To replace the valve is $1300 from Kubota. I cannot find compatible aftermarket. The repair shop was a dud...maybe find another repair shop but taking that valve off is HARD and I don't want to do it again if I don't have too.


----------



## SidecarFlip (Mar 25, 2021)

It seems like all Kubota loader valves are a PITA to remove, mine are as well. Did you try lubricating the spool linkages with oil? Mine need lubrication at least once a year. You can also have a supply hose issue. Old hoses can sometimes flake off inside and restrict the flow. I've had that happen before.


----------



## FredM (Nov 18, 2015)

If your control is the 4 way with one lever, then lift the rubber boot away from the valve body and check the set screws that hold the rock links in place, what you describe is loose set screws which allow the rock links to much free play.


----------



## larrypasekoff (Oct 19, 2021)

The linkage appears to be working well. No binds and both pistons appear to move well in both directions. I'm going to get a pressure test gauge. The idea of hoses "flaking" causing clogs might be a good idea. I've replaced 2 hoses on the FEL, but I'm not sure if they're for the bucket or the loader arms. I think the pressure test gauge will tell a lot.


----------



## FredM (Nov 18, 2015)

larrypasekoff said:


> The linkage appears to be working well. No binds and both pistons appear to move well in both directions. I'm going to get a pressure test gauge. The idea of hoses "flaking" causing clogs might be a good idea. I've replaced 2 hoses on the FEL, but I'm not sure if they're for the bucket or the loader arms.
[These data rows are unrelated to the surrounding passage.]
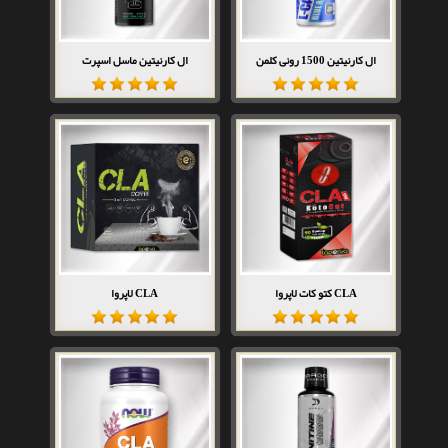
ال کارنیتین 1500 رونی کلمن
ال کارنیتین ماسل اسپرت
CLA کتو کات لاپروا
CLA لاپروا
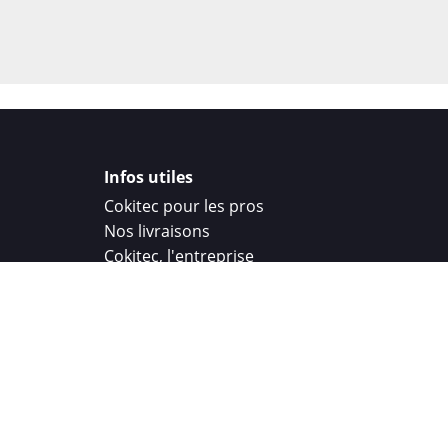
Infos utiles
Cokitec pour les pros
Nos livraisons
Cokitec, l'entreprise
Droit de rétractation
Parrainage
Cokitec Challenge
Coque personnalisee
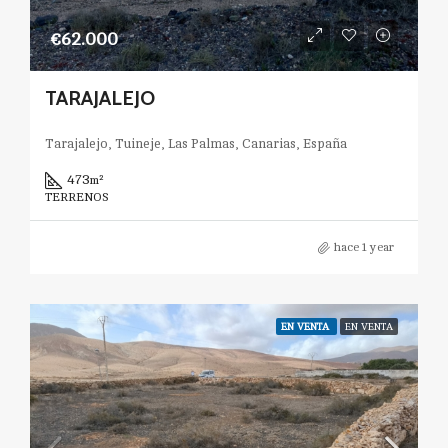
€62.000
TARAJALEJO
Tarajalejo, Tuineje, Las Palmas, Canarias, España
473
m²
TERRENOS
hace 1 year
EN VENTA
EN VENTA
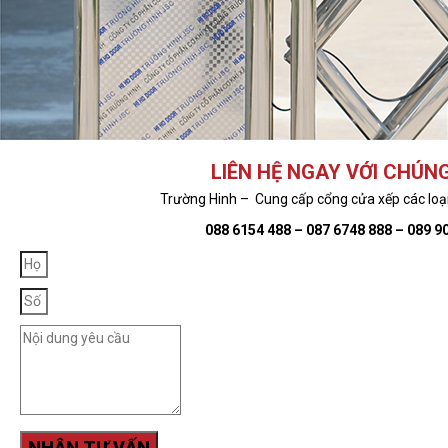
LIÊN HỆ NGAY VỚI CHÚNG
Trường Hinh – Cung cấp cổng cửa xếp các loại,
088 6154 488 – 087 6748 888 – 089 9
NHẬN TƯ VẤN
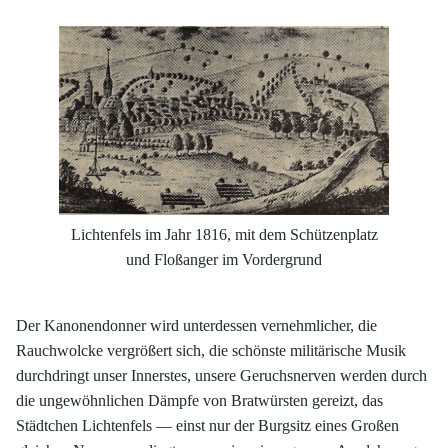
Lichtenfels im Jahr 1816, mit dem Schützenplatz
und Floßanger im Vordergrund
Der Kanonendonner wird unterdessen vernehmlicher, die
Rauchwolcke vergrößert sich, die schönste militärische Musik
durchdringt unser Innerstes, unsere Geruchsnerven werden durch
die ungewöhnlichen Dämpfe von Bratwürsten gereizt, das
Städtchen Lichtenfels — einst nur der Burgsitz eines Großen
I think the pressure test gauge will tell a lot.


I would crack a fitting on one tilt/dump ram, you will only need to check one ram for pressure, this will check oil flow to the cylinder, either top or bottom connector, leave the bucket on the ground when doing this, for safety, I cannot see the control valve being at fault since this has been checked out by a hydraulic shop, especially that the raise/lower side works ok, I feel you have a blown piston seal or two in the tilt/crowd rams, hence cracking the connectors.

A pressure gauge will be handy to have also.


----------